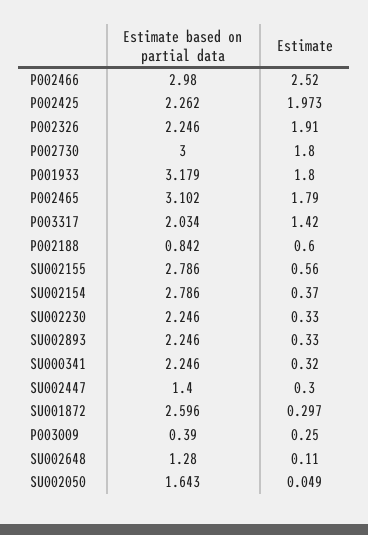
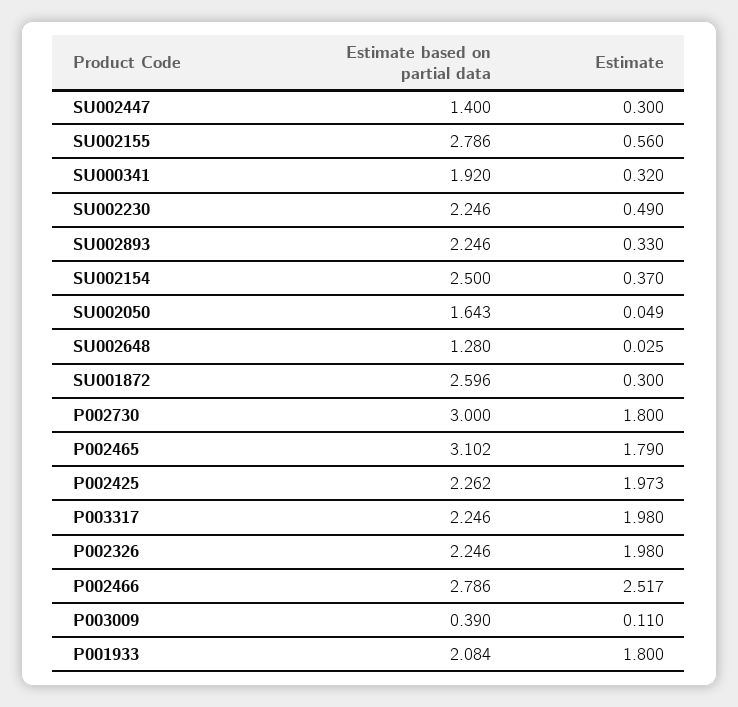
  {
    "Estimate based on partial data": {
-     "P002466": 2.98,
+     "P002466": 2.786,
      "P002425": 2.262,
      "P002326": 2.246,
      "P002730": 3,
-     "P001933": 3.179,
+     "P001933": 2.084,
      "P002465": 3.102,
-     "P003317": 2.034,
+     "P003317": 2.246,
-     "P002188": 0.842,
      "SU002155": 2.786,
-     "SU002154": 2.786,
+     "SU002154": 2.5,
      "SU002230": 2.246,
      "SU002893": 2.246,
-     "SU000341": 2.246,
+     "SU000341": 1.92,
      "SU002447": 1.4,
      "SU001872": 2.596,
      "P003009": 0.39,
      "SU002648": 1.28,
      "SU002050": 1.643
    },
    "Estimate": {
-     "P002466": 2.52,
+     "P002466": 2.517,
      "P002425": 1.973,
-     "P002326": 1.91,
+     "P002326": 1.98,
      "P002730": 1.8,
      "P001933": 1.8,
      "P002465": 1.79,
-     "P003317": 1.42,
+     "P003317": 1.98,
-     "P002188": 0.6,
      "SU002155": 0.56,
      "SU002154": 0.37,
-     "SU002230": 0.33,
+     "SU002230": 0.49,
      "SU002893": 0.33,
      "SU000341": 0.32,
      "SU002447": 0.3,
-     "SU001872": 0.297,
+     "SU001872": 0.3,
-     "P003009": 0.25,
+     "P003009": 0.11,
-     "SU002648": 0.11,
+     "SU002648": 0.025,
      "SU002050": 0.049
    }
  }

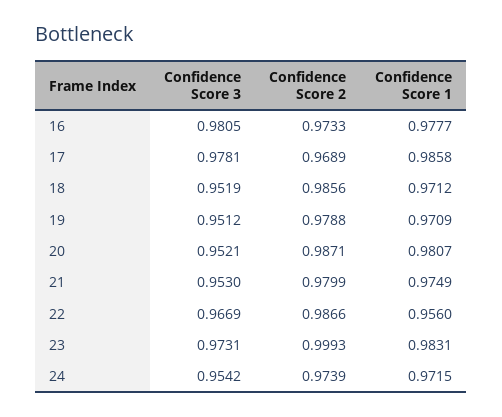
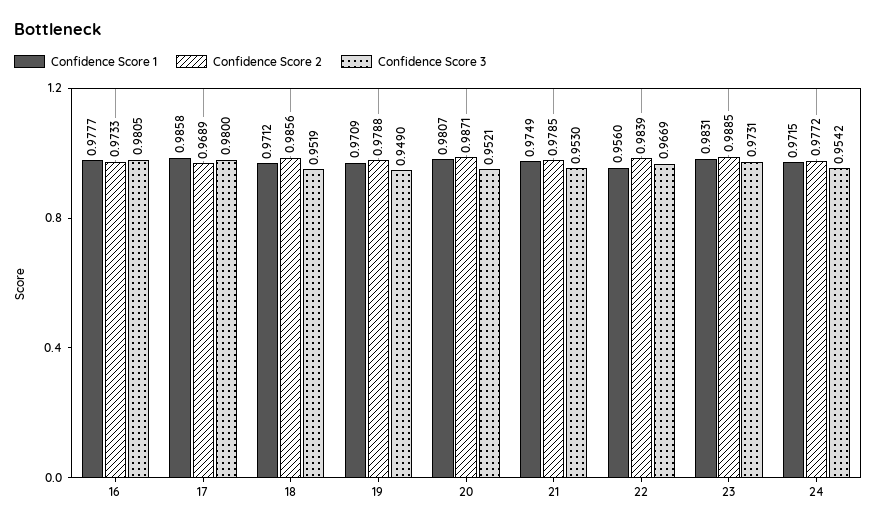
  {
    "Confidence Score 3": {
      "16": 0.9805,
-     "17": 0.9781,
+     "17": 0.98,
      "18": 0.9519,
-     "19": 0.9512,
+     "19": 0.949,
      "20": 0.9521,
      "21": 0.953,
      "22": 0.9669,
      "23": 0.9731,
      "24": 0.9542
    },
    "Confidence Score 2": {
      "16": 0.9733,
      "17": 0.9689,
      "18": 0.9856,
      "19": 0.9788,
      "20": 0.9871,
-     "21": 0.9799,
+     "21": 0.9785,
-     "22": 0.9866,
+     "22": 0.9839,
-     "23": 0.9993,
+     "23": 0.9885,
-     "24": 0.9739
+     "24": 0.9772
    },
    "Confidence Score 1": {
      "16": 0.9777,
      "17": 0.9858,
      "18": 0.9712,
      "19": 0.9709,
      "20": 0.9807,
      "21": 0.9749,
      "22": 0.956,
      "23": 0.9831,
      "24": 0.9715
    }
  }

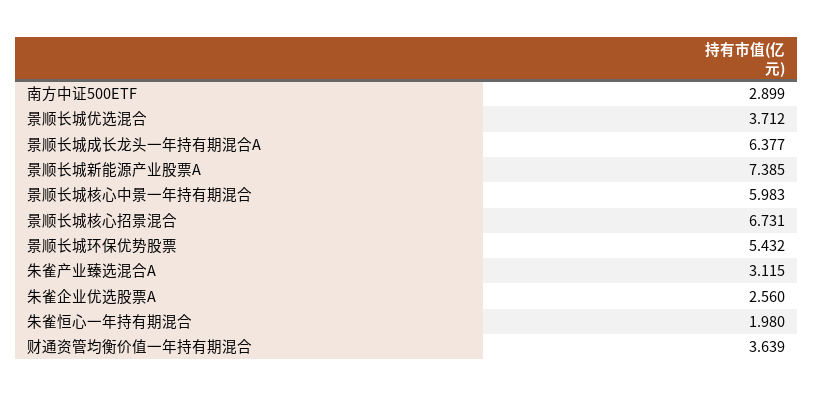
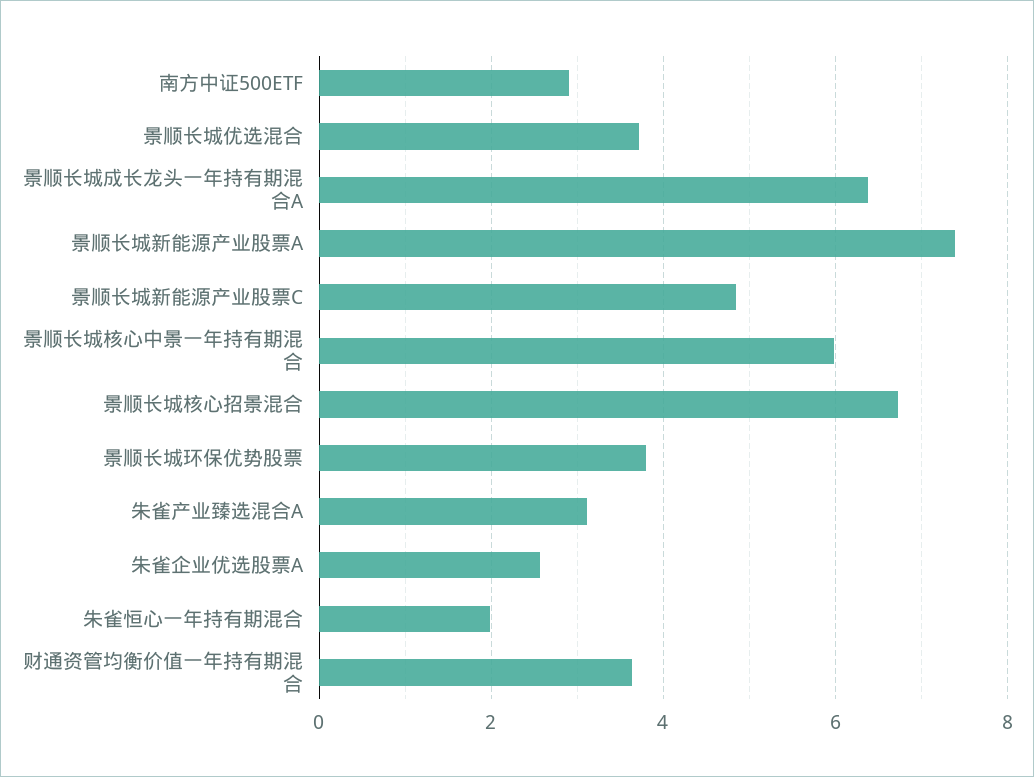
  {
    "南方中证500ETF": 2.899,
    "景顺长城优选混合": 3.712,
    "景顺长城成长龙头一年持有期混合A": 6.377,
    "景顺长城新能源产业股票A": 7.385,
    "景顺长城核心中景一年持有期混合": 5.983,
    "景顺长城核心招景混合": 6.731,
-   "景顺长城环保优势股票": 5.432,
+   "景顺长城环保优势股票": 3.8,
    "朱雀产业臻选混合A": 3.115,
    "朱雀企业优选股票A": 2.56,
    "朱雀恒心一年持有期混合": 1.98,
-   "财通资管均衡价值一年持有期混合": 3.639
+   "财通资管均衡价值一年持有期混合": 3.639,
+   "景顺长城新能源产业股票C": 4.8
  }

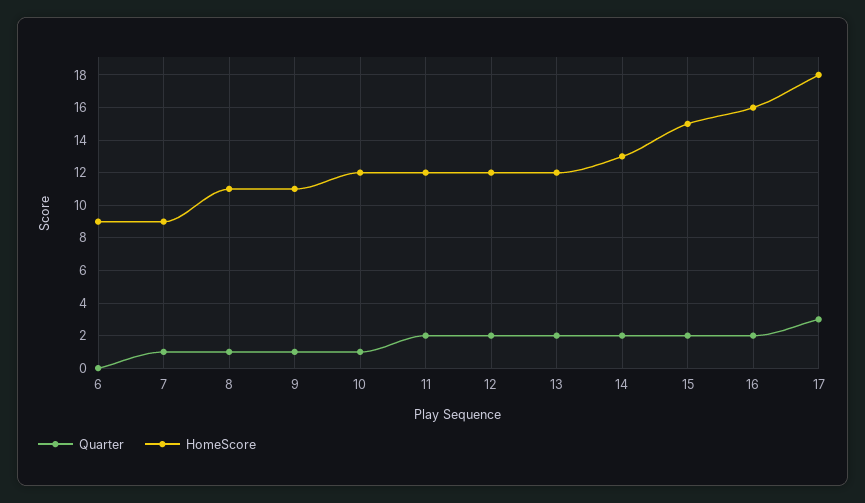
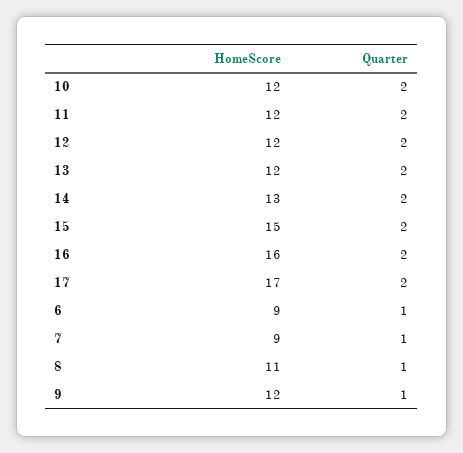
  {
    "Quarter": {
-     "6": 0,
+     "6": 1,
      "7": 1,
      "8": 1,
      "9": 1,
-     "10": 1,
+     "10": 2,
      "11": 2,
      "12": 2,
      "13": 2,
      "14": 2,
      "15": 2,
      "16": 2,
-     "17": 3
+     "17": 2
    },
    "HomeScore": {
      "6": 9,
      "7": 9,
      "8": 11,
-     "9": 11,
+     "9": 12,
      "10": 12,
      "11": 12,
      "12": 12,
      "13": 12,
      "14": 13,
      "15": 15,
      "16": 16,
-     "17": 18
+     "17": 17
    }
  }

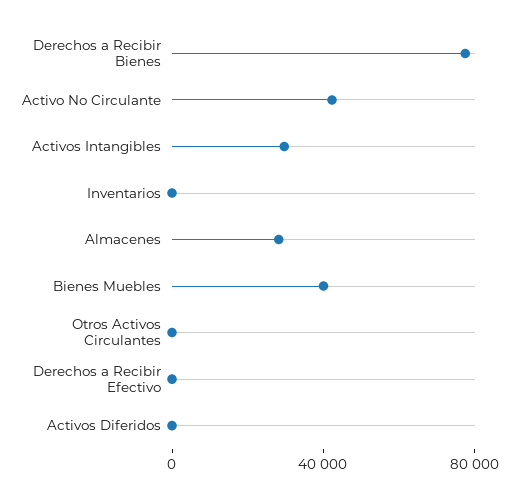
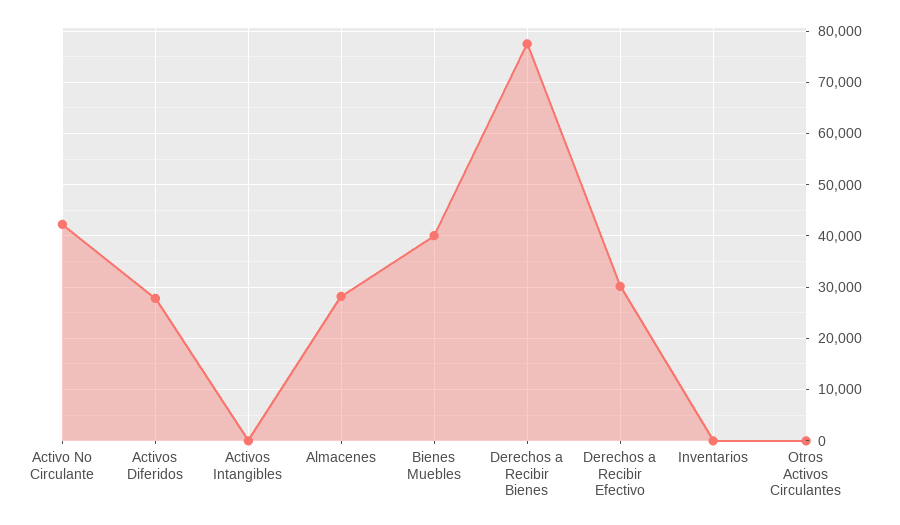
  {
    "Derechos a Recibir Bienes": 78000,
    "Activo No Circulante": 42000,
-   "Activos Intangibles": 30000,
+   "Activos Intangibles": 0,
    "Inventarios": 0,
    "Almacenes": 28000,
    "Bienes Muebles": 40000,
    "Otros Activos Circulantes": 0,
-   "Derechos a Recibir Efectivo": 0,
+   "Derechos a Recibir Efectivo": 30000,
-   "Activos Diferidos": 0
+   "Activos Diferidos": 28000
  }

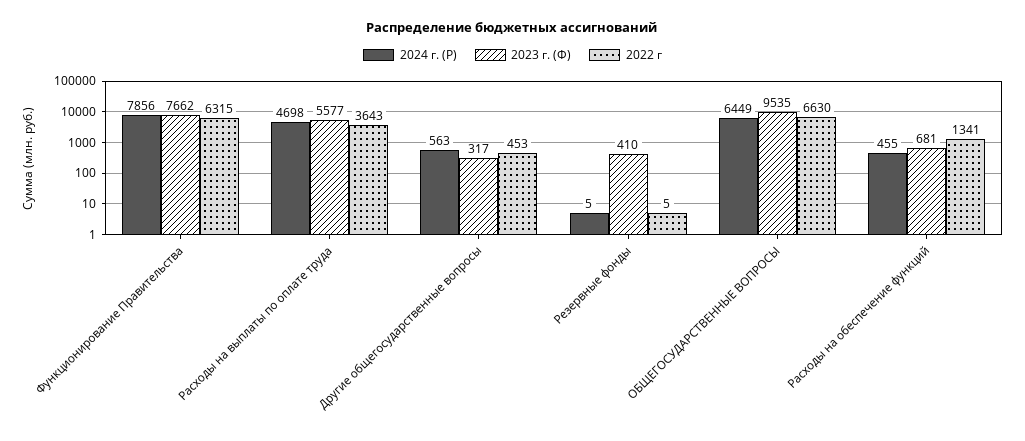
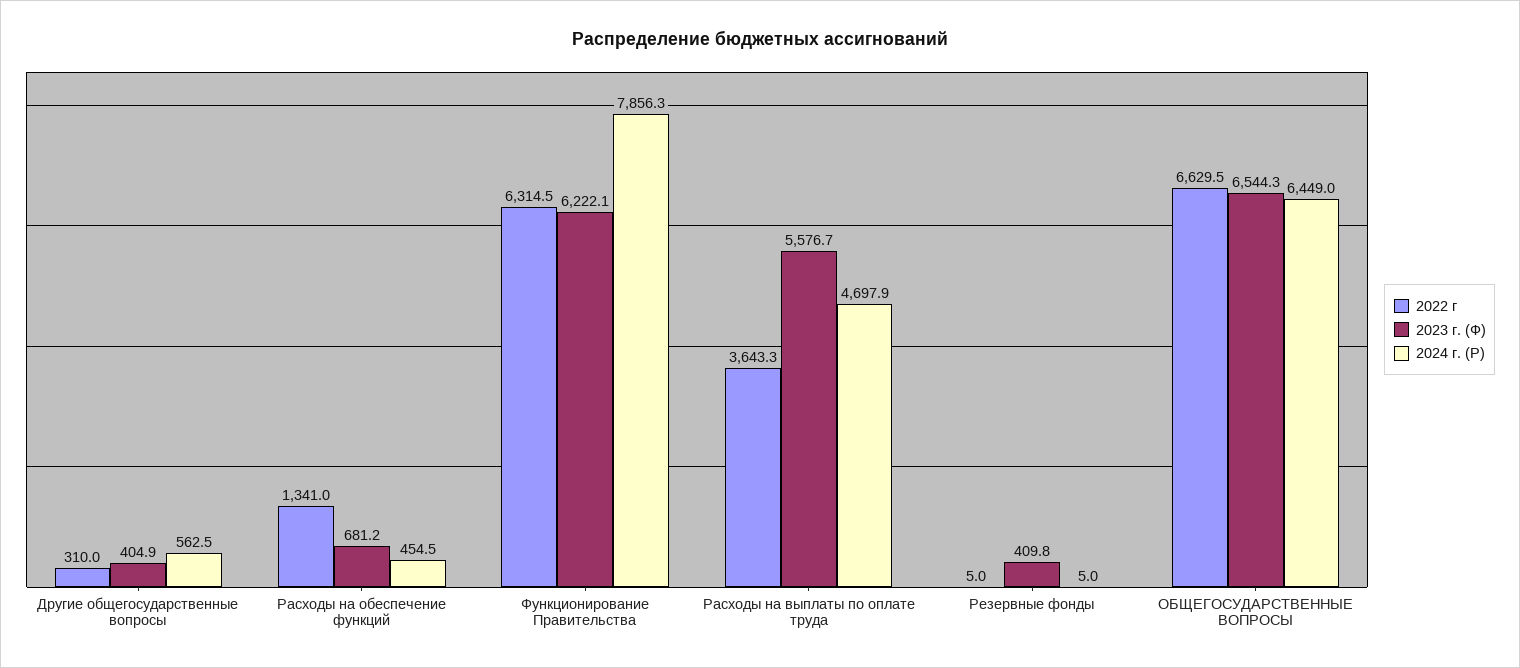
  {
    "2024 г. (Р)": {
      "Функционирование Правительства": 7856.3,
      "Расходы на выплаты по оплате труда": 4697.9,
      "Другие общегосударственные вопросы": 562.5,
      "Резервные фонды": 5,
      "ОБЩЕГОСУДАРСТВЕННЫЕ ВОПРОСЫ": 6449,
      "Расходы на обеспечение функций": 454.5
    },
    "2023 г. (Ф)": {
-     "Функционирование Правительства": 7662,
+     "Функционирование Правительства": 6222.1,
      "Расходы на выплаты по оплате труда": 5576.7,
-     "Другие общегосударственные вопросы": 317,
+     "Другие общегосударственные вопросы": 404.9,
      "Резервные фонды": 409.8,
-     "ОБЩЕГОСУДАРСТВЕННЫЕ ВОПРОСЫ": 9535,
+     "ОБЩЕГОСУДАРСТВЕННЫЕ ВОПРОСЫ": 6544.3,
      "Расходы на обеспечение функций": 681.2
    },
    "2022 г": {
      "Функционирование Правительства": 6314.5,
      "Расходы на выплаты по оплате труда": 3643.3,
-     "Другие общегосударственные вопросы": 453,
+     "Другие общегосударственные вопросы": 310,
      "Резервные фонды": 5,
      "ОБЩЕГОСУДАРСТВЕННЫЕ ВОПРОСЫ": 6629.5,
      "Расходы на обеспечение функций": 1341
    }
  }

Problem statement. Repeat the records exactly but leave out the images.

Answer to the exercise.
  {
    "Estimate based on partial data": {
-     "P002466": 2.98,
+     "P002466": 2.786,
      "P002425": 2.262,
      "P002326": 2.246,
      "P002730": 3,
-     "P001933": 3.179,
+     "P001933": 2.084,
      "P002465": 3.102,
-     "P003317": 2.034,
+     "P003317": 2.246,
-     "P002188": 0.842,
      "SU002155": 2.786,
-     "SU002154": 2.786,
+     "SU002154": 2.5,
      "SU002230": 2.246,
      "SU002893": 2.246,
-     "SU000341": 2.246,
+     "SU000341": 1.92,
      "SU002447": 1.4,
      "SU001872": 2.596,
      "P003009": 0.39,
      "SU002648": 1.28,
      "SU002050": 1.643
    },
    "Estimate": {
-     "P002466": 2.52,
+     "P002466": 2.517,
      "P002425": 1.973,
-     "P002326": 1.91,
+     "P002326": 1.98,
      "P002730": 1.8,
      "P001933": 1.8,
      "P002465": 1.79,
-     "P003317": 1.42,
+     "P003317": 1.98,
-     "P002188": 0.6,
      "SU002155": 0.56,
      "SU002154": 0.37,
-     "SU002230": 0.33,
+     "SU002230": 0.49,
      "SU002893": 0.33,
      "SU000341": 0.32,
      "SU002447": 0.3,
-     "SU001872": 0.297,
+     "SU001872": 0.3,
-     "P003009": 0.25,
+     "P003009": 0.11,
-     "SU002648": 0.11,
+     "SU002648": 0.025,
      "SU002050": 0.049
    }
  }

  {
    "Confidence Score 3": {
      "16": 0.9805,
-     "17": 0.9781,
+     "17": 0.98,
      "18": 0.9519,
-     "19": 0.9512,
+     "19": 0.949,
      "20": 0.9521,
      "21": 0.953,
      "22": 0.9669,
      "23": 0.9731,
      "24": 0.9542
    },
    "Confidence Score 2": {
      "16": 0.9733,
      "17": 0.9689,
      "18": 0.9856,
      "19": 0.9788,
      "20": 0.9871,
-     "21": 0.9799,
+     "21": 0.9785,
-     "22": 0.9866,
+     "22": 0.9839,
-     "23": 0.9993,
+     "23": 0.9885,
-     "24": 0.9739
+     "24": 0.9772
    },
    "Confidence Score 1": {
      "16": 0.9777,
      "17": 0.9858,
      "18": 0.9712,
      "19": 0.9709,
      "20": 0.9807,
      "21": 0.9749,
      "22": 0.956,
      "23": 0.9831,
      "24": 0.9715
    }
  }

  {
    "南方中证500ETF": 2.899,
    "景顺长城优选混合": 3.712,
    "景顺长城成长龙头一年持有期混合A": 6.377,
    "景顺长城新能源产业股票A": 7.385,
    "景顺长城核心中景一年持有期混合": 5.983,
    "景顺长城核心招景混合": 6.731,
-   "景顺长城环保优势股票": 5.432,
+   "景顺长城环保优势股票": 3.8,
    "朱雀产业臻选混合A": 3.115,
    "朱雀企业优选股票A": 2.56,
    "朱雀恒心一年持有期混合": 1.98,
-   "财通资管均衡价值一年持有期混合": 3.639
+   "财通资管均衡价值一年持有期混合": 3.639,
+   "景顺长城新能源产业股票C": 4.8
  }

  {
    "Quarter": {
-     "6": 0,
+     "6": 1,
      "7": 1,
      "8": 1,
      "9": 1,
-     "10": 1,
+     "10": 2,
      "11": 2,
      "12": 2,
      "13": 2,
      "14": 2,
      "15": 2,
      "16": 2,
-     "17": 3
+     "17": 2
    },
    "HomeScore": {
      "6": 9,
      "7": 9,
      "8": 11,
-     "9": 11,
+     "9": 12,
      "10": 12,
      "11": 12,
      "12": 12,
      "13": 12,
      "14": 13,
      "15": 15,
      "16": 16,
-     "17": 18
+     "17": 17
    }
  }

  {
    "Derechos a Recibir Bienes": 78000,
    "Activo No Circulante": 42000,
-   "Activos Intangibles": 30000,
+   "Activos Intangibles": 0,
    "Inventarios": 0,
    "Almacenes": 28000,
    "Bienes Muebles": 40000,
    "Otros Activos Circulantes": 0,
-   "Derechos a Recibir Efectivo": 0,
+   "Derechos a Recibir Efectivo": 30000,
-   "Activos Diferidos": 0
+   "Activos Diferidos": 28000
  }

  {
    "2024 г. (Р)": {
      "Функционирование Правительства": 7856.3,
      "Расходы на выплаты по оплате труда": 4697.9,
      "Другие общегосударственные вопросы": 562.5,
      "Резервные фонды": 5,
      "ОБЩЕГОСУДАРСТВЕННЫЕ ВОПРОСЫ": 6449,
      "Расходы на обеспечение функций": 454.5
    },
    "2023 г. (Ф)": {
-     "Функционирование Правительства": 7662,
+     "Функционирование Правительства": 6222.1,
      "Расходы на выплаты по оплате труда": 5576.7,
-     "Другие общегосударственные вопросы": 317,
+     "Другие общегосударственные вопросы": 404.9,
      "Резервные фонды": 409.8,
-     "ОБЩЕГОСУДАРСТВЕННЫЕ ВОПРОСЫ": 9535,
+     "ОБЩЕГОСУДАРСТВЕННЫЕ ВОПРОСЫ": 6544.3,
      "Расходы на обеспечение функций": 681.2
    },
    "2022 г": {
      "Функционирование Правительства": 6314.5,
      "Расходы на выплаты по оплате труда": 3643.3,
-     "Другие общегосударственные вопросы": 453,
+     "Другие общегосударственные вопросы": 310,
      "Резервные фонды": 5,
      "ОБЩЕГОСУДАРСТВЕННЫЕ ВОПРОСЫ": 6629.5,
      "Расходы на обеспечение функций": 1341
    }
  }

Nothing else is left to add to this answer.